Namun, meski ketersediannya diwajibkan, hanya ada 73 perguruan tinggi yang menyediakan Unit Layanan Disabilitas dari keseluruhan 3000 perguruan tinggi yang ada di Indonesia.

Ketidaktersediaan ini terjadi karena dalam penyelenggaraan pendidikan inklusif yang maksimal, dibutuhkan anggaran yang cukup besar.

“Sebenarnya sejak pemerintah mengesahkan PP itu, kalau mereka [satuan pendidikan] tidak mendirikan, tidak melakukan, kami [KND] berhak membuat rekomendasi tiap instansi sampai melakukan penutupan. Tapi ‘kan faktanya tidak sesederhana itu, bagaimana anggarannya? Karena ‘kan semua butuh anggaran,” ujar Jonna. 

Menjawab hal ini, pemerintah pusat menegaskan bahwa sudah terdapat skema peningkatan anggaran untuk penyelenggaraan pendidikan inklusif. 

“Termasuk ini, [ada wacana] untuk ke depan akan ada program penambahan BOS, dana bos. Kemudian kita juga dalam BAK sudah menitipkan untuk bantuan kepada satuan pendidikan untuk pembuatan ruang sumber misalnya. Jadi, dari berbagai ada anggaran, kas, itu berupa kebijakan-kebijakan supaya dilakukan pemenuhan-pemenuhan tadi, kekurangan guru, kekurangan aksesibilitas, dan lain sebagainya. Itu skema kita ke depan,” jelas Tita. 

Meski demikian, transparasi mengenai skema peningkatan anggaran ini tidak dijalankan di lapangan.

Pendidikan Inklusi, Mungkinkah Terjadi?

Landasan dari pengusahaan kesamaan hak telah dijabarkan oleh pemerintah pada Undang-Undang Nomor 8 tahun 2016 tentang Penyandang Disabilitas. Peraturan ini kemudian juga mencabut Undang-Undang Nomor 4 tahun 1997 tentang Penyandang Cacat.

Di dalam UU tersebut, pemerintah menjanjinkan bahwa akan menyediakan dan/atau memfasilitasi pendidikan untuk Penyandang Disabilitas di setiap jalur, jenis, dan jenjang pendidikan sesuai dengan kewenangannya.

Hal ini meliputi keterampilan menulis dan membaca huruf braille untuk Penyandang Disabilitas netra, keterampilan orientasi dan mobilitas, keterampilan sistem dukungan dan bimbingan sesama Penyandang Disabilitas,  keterampilan komunikasi dalam bentuk, sarana, dan format yang bersifat augmentatif dan alternatif, dan keterampilan bahasa isyarat dan pemajuan identitas linguistik dari komunitas Penyandang Disabilitas rungu.

Walau begitu, pada faktanya implementasi terkait hal tersebut masih harus dikaji ulang di lapangan. 

Selain peraturan tersebut, pemerintah juga menjanjikan untuk menyediakan anggaran lebih bagi penyandang disabilitas dan anak dari penyandang disabilitas yang kemudian berguna untuk membiayai pendidikan mereka.

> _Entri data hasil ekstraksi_
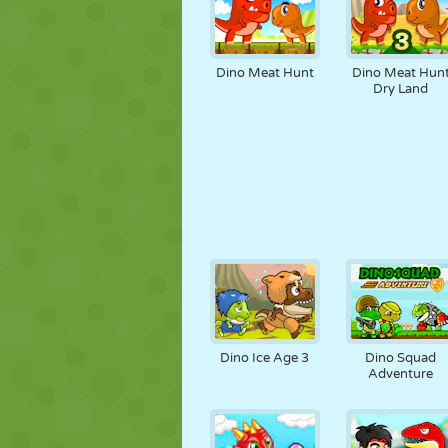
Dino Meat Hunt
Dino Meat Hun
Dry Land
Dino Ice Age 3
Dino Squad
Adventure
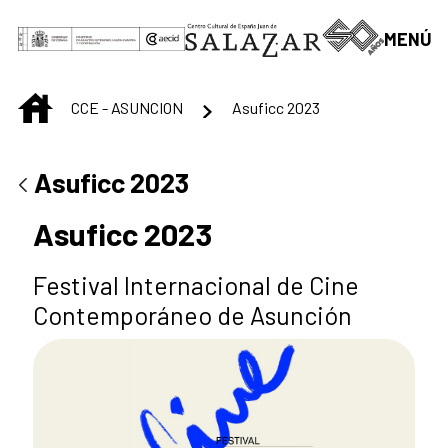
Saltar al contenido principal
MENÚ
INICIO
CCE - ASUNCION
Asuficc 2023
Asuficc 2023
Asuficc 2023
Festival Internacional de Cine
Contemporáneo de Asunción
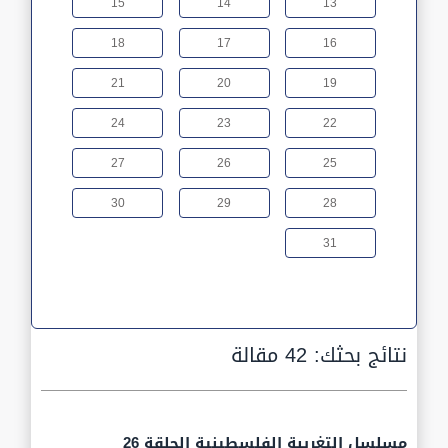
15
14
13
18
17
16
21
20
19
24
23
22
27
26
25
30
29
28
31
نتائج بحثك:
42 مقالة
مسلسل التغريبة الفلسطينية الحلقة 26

> _Soal Latihan_
1. Ubahlah paragraf yang diawali dengan kata "Hal ini meliputi" dalam teks tentang pendidikan inklusif menjadi daftar butir yang ringkas.
2. Lanjutkan teks tentang pendidikan inklusif bagi penyandang disabilitas, mulai setelah kalimat terakhirnya.

> _Kunci Jawaban_
1.
Cakupannya meliputi keterampilan:
- menulis dan membaca huruf braille bagi penyandang disabilitas netra
- orientasi dan mobilitas
- sistem dukungan dan bimbingan sesama penyandang disabilitas
- komunikasi dalam bentuk, sarana, dan format yang augmentatif dan alternatif
- bahasa isyarat dan pemajuan identitas linguistik komunitas penyandang disabilitas rungu

2.
Namun lagi-lagi, implementasinya di lapangan belum merata kepada tiap-tiap penyandang disabilitas. Pasalnya, pengeluaran dari Kemendikbudristek untuk menyamaratakan hak pendidikan penyandang disabilitas masih rendah, yakni hanya sebesar 114,2%, menurut laporan dari UNICEF pada tahun 2023.

Jika dibandingkan dengan Kementerian Sosial (Kemensos) sebesar 282,2% dan Kementerian Pemberdayaan Perempuan dan Perlindungan Anak (Kemenpppa) sebesar 300%, jelas Kemendikbudristek berada pada urutan terakhir. 

Padahal, peraturan mengenai hak pendidikan inklusif paling banyak dibuat. Setidaknya terdapat 6 peraturan, yang terdiri dari Undang-Undang, Peraturan Pemerintah, Peraturan Kemendikbudristek, hingga Peraturan Daerah. 

Kompleksitas permasalahan terkait penyelenggaraan pendidikan inklusif bagi penyandang disabilitas memang tidak akan mudah untuk dihadapi dan diselesaikan. 

Oleh sebab itu, diperlukan sebuah road map atau peta mengenai langkah-langkah selanjutnya mengenai penyelenggaraan pendidikan inklusif yang dibuat oleh pemerintah. 

Rancangan ini kemudian harus dapat diakses secara publik agar fungsi pengawasan dapat dilakukan. 

Selain itu, penting untuk melibatkan penyandang disabilitas dalam pembentukan kebijakan juga perlu senantiasa dilaksanakan agar seluruh peraturan mampu tepat sasaran. 

“Hal yang sering dilupakan itu adalah partisipasi bermakna. Maksudnya, semua penyelenggara layanan itu seharusnya, mulai dari perencanaan, bahkan mulai dari saat studi itu, bisa melibatkan penyandang disabilitas. Mereka yang tahu needs-nya, bukan ahli. They are the best consultant. Itu yang saya maksud fully participatory. Partisipasi yang bermakna. Jadi ketika satu sekolah, dia mau inklusif, ajaklah komunitas, orang tua. Bertanya, harus bagaimana,” harap Jonna. 

Merangkum keseluruhan permasalahan yang ada, diperlukan juga kolaborasi menyeluruh. Terdapat lima aktor penting yang perlu berperan, yakni pemerintah, masyarakat sipil, pendidikan tinggi, media, dan sektor privat. Kolaborasi ini disebut sebagai kolaborasi pentahelix.

INFOGRAFIK KOLABORASI PENTAHELIX, ANTARA PEMERINTAH, MEDIA, MASYARAKAT SIPIL, PERGURUAN TINGGI, DAN SEKTOR PRIVAT

Infografik Kolaborasi Pentahelix (INFOGRAFIK/Keisya Librani).

“Kolaborasi pentahelix ini yang harus didorong, supaya secara bersama-sama mengimplementasikan kebijakan-kebijakan tadi. Kalau tidak akan sulit,” tutup Jonna.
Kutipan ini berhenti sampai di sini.